= Available data =
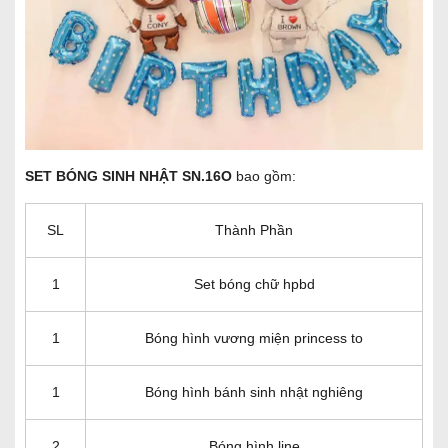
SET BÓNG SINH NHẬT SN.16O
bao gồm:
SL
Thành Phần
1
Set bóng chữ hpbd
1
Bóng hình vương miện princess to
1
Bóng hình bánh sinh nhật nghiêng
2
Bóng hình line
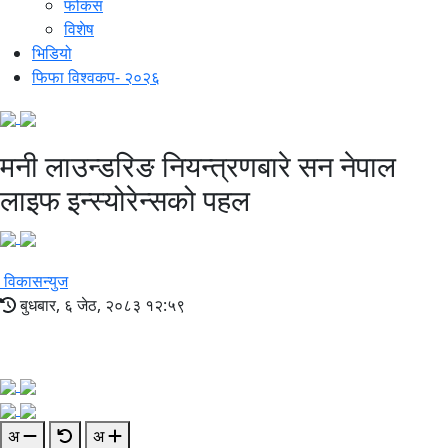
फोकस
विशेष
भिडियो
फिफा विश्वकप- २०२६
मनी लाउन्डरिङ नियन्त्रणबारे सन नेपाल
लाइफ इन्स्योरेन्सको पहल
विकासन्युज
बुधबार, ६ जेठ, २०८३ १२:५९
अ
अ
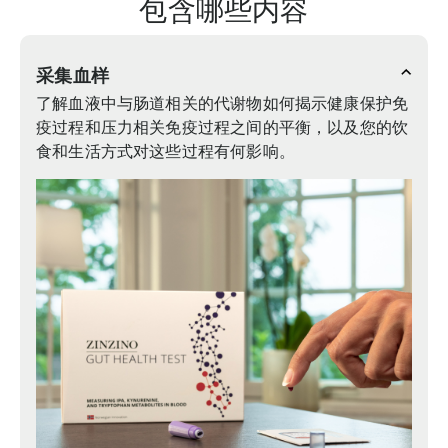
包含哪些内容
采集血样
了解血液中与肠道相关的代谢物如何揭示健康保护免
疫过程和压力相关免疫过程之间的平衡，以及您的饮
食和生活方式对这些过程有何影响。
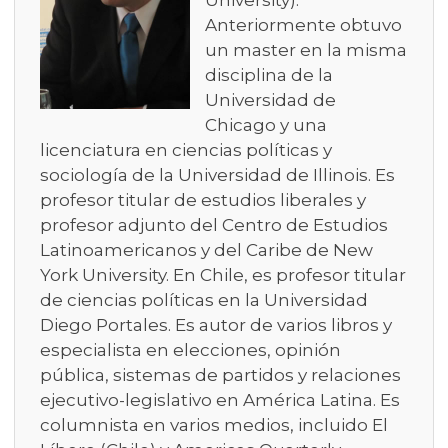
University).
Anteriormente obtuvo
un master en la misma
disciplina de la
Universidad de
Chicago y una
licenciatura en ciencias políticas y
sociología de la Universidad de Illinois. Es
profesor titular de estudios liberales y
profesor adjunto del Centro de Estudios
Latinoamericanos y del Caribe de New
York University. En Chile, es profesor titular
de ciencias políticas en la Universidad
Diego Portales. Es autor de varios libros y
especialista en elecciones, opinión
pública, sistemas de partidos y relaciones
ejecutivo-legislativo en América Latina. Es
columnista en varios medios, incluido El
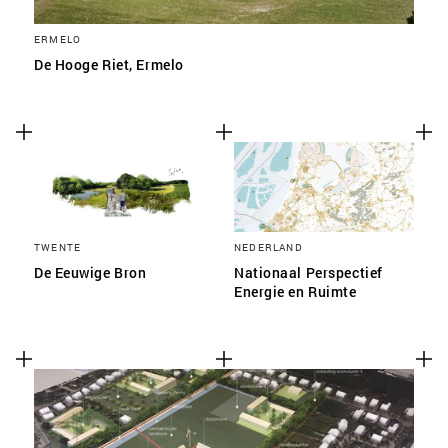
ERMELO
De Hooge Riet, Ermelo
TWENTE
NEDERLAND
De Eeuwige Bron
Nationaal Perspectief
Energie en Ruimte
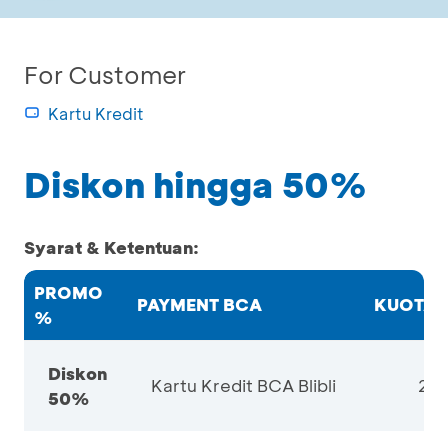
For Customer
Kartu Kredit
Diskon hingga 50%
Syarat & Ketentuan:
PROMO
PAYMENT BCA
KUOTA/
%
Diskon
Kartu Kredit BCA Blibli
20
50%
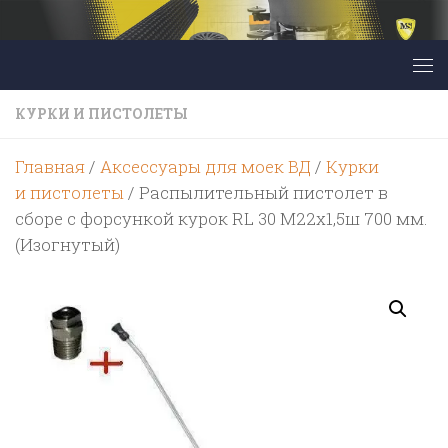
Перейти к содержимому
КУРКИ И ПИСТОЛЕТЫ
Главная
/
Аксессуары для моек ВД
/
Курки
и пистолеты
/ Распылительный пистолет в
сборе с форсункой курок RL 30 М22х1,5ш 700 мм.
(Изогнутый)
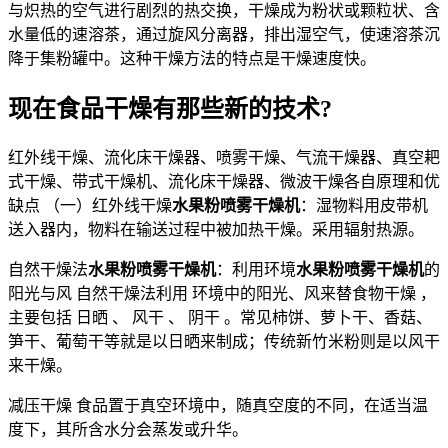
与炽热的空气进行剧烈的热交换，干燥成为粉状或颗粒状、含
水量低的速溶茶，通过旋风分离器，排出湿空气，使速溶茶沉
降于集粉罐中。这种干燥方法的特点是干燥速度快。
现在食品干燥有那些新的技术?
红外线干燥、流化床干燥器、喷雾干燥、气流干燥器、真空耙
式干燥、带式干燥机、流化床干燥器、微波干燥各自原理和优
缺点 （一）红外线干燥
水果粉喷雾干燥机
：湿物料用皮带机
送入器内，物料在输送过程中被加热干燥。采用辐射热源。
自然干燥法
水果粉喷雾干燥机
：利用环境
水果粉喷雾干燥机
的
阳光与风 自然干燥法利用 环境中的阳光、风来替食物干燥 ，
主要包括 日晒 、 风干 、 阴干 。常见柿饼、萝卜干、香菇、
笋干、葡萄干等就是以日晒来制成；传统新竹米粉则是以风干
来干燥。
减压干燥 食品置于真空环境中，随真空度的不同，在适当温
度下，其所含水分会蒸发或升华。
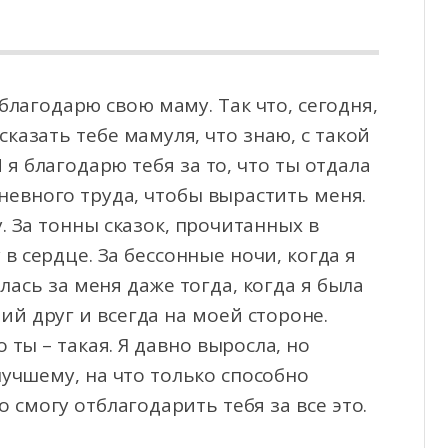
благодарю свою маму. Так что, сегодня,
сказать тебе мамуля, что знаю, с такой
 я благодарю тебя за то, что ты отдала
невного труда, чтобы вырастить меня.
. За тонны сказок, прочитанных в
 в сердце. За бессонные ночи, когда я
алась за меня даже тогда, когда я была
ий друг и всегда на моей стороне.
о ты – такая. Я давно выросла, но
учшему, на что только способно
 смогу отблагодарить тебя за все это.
* * *
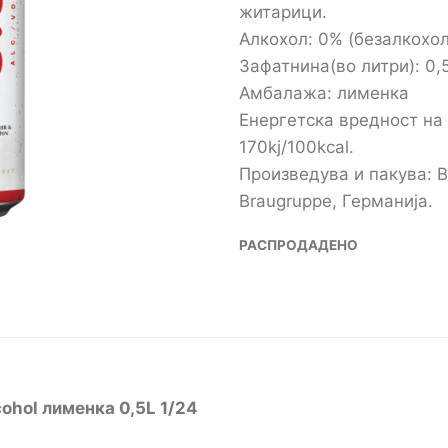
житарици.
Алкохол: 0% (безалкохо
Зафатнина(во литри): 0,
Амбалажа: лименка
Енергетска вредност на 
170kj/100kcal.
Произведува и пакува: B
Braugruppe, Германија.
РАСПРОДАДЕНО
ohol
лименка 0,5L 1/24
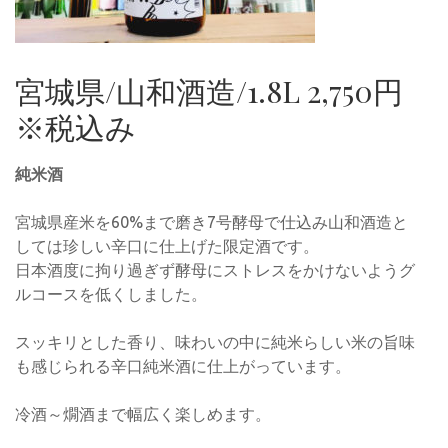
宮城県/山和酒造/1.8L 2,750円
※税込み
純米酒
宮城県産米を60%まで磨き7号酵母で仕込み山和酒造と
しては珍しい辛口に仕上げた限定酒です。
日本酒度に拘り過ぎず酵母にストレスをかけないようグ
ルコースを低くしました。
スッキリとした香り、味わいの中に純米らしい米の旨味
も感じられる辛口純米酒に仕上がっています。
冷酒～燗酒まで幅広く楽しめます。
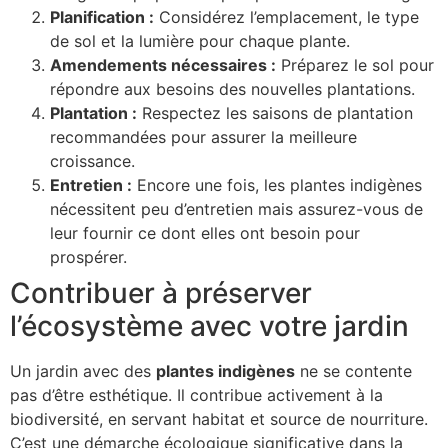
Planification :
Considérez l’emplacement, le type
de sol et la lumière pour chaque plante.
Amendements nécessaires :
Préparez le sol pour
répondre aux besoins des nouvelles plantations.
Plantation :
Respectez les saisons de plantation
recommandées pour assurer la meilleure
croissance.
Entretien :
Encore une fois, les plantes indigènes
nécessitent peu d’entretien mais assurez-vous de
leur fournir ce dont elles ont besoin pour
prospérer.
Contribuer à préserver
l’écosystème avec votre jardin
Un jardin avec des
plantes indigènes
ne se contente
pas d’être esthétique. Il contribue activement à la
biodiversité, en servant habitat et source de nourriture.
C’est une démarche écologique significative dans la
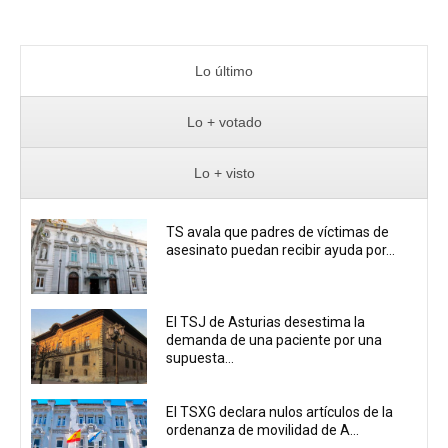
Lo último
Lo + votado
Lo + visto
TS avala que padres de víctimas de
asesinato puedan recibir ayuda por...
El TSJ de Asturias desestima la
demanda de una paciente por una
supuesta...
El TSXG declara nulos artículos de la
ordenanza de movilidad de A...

= Exercise details =
Look through the material above for the word "jardin" and copy every line that has it.

= Answer for this exercise =
l’écosystème avec votre jardin
Un jardin avec des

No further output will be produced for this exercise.